Ciduca Barros
Na nossa vida, às vezes, acontecem fatos que são verdadeiros mistérios.
Tudo vai transcorrendo dentro da mais perfeita normalidade e, de repente, sem sabermos a razão, alguma coisa sai dos eixos e nos traz uma baita encucação.
Foi o que houve com aquele conterrâneo que, considerado “bom de copo”, em fins-de-semana, tomava todas nos bares da sua cidade.
Ele, politicamente correto, quando ia encher a cara, nunca dirigia.
A sua santa esposa deixava-o lá e, quando acionada pelos colegas ou pelos garçons (às vezes, por todos), ia, diligente e carinhosamente, apanhá-lo.
Não sei se coincidência ou não, ele possuía um veículo tipo utilitário (daqueles em que é possível deitar o banco traseiro para aumentar o espaço interno), muito útil para “certas cargas”.
Bêbado é uma carga frágil.
Nas ocasiões em que nosso personagem enchia a cara, a sua santa esposa, exemplo de mulher compreensiva e virtuosa (uma verdadeira Amélia), arriava convenientemente o banco traseiro do utilitário para ampliar o espaço interno, deitava-o delicadamente ali (os garçons e os amigos de copo mais sóbrios também ajudavam na operação de embarque) e, cheia de desvelo e carinho, o transportava para casa.
Nos dias seguintes às suas bebedeiras, eis que surgia o mistério: o homem ficava cheios de equimoses e hematomas por todo o corpo.
Parecia que tinha sido atropelado por um trem carregado com trilhos.
Interrogava os amigos que tinham estado nos bares com ele:
– Eu briguei com alguém? Levei algum tombo? Houve algum terremoto? Fui atropelado?
Nada daquilo acontecera, explicavam os demais papudinhos.
Os amigos, por sua vez, cheios de dúvidas, vendo as marcas das “porradas” no seu corpo, também lhe perguntavam:
– Sua mulher lhe bateu?
– Minha esposa? Aquela mulher é um anjo – respondia ele enternecido.
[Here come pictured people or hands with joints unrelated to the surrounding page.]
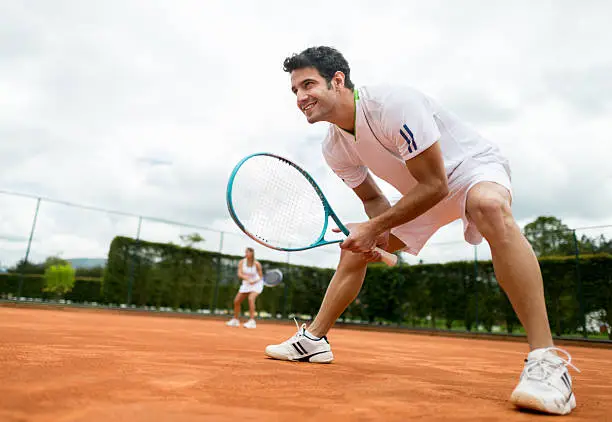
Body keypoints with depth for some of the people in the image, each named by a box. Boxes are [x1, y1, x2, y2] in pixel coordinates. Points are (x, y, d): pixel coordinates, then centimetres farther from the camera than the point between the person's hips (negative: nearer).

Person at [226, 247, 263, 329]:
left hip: (256, 284, -5)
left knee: (251, 298, -30)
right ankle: (235, 320, 27)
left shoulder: (257, 264, -17)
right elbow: (239, 274, -20)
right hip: (246, 284, 5)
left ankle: (252, 321, -27)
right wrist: (245, 277, -41)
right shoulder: (242, 262, -9)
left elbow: (261, 276, -12)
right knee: (236, 301, 4)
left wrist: (255, 281, -31)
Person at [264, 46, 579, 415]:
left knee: (489, 206, -42)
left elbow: (434, 186, -30)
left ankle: (546, 360, -37)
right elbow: (373, 197, 4)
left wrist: (375, 227, -25)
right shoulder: (335, 149, -8)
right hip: (421, 192, 7)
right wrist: (378, 237, -17)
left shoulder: (393, 104, -31)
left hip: (473, 166, -7)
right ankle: (313, 340, 18)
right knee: (353, 249, 3)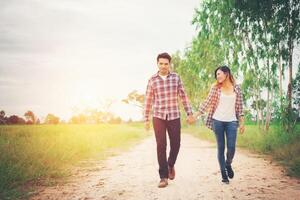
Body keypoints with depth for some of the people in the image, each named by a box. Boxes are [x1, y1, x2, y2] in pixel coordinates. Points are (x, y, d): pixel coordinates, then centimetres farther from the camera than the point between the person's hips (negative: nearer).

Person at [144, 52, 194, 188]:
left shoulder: (176, 77, 2)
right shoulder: (152, 80, 1)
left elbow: (183, 96, 4)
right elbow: (148, 100, 6)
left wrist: (189, 113, 0)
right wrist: (146, 119, 5)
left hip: (174, 116, 1)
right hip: (158, 117, -1)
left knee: (175, 144, 5)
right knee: (161, 146, -5)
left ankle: (171, 165, 35)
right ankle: (163, 176, 2)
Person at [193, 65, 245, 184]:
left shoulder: (236, 88, 6)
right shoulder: (215, 88, 3)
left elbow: (239, 106, 7)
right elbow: (207, 103, 2)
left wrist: (242, 123, 3)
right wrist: (195, 116, -3)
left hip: (232, 122, 0)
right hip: (218, 121, 0)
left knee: (231, 148, -7)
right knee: (221, 148, 3)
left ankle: (228, 164, 25)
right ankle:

Isto acontecia, invariavelmente, todas as vezes que a sua sacrossanta consorte o apanhava no bar.
O mistério continuou até o dia em que os fiéis companheiros de copo decidiram proceder a uma investigação mais detalhada.
Assim fizeram: o marido altamente alcoolizado foi colocado, delicadamente, na parte traseira do carro, sob a supervisão zelosa da sua amada, e os amigos, em outro veículo, os seguiram sem serem notados.
A coisa ficou devidamente esclarecida já na primeira esquina. Sua mulher, a “santa do pau oco”, quando saía com a sua frágil carga, propositadamente, dirigia tresloucadamente com o único objetivo de ir à forra por suas farras.
Pisava fundo no acelerador, e dava freadas repentinas e bruscas.
Outras arrancadas bruscas e novas freadas mais bruscas ainda.
Fazia as curvas cantando pneus.
Passava por cima das lombadas pisando pra valer no acelerador.
Executava manobras super-radicais que faziam o pobre do marido rolar, desgovernadamente, durante o trajeto entre o bar e a sua casa.
Haja perebas e calombos, no dia seguinte!
A expressão Santa-do-pau-oco refere-se à pessoa que se faz de boazinha, mas não o é. Nos séculos XVIII e XIX, no Brasil, os contrabandistas de ouro em pó, moedas e pedras preciosas utilizavam estátuas de santos, ocas por dentro. Os santos eram recheados com preciosidades roubadas e mandados para Portugal.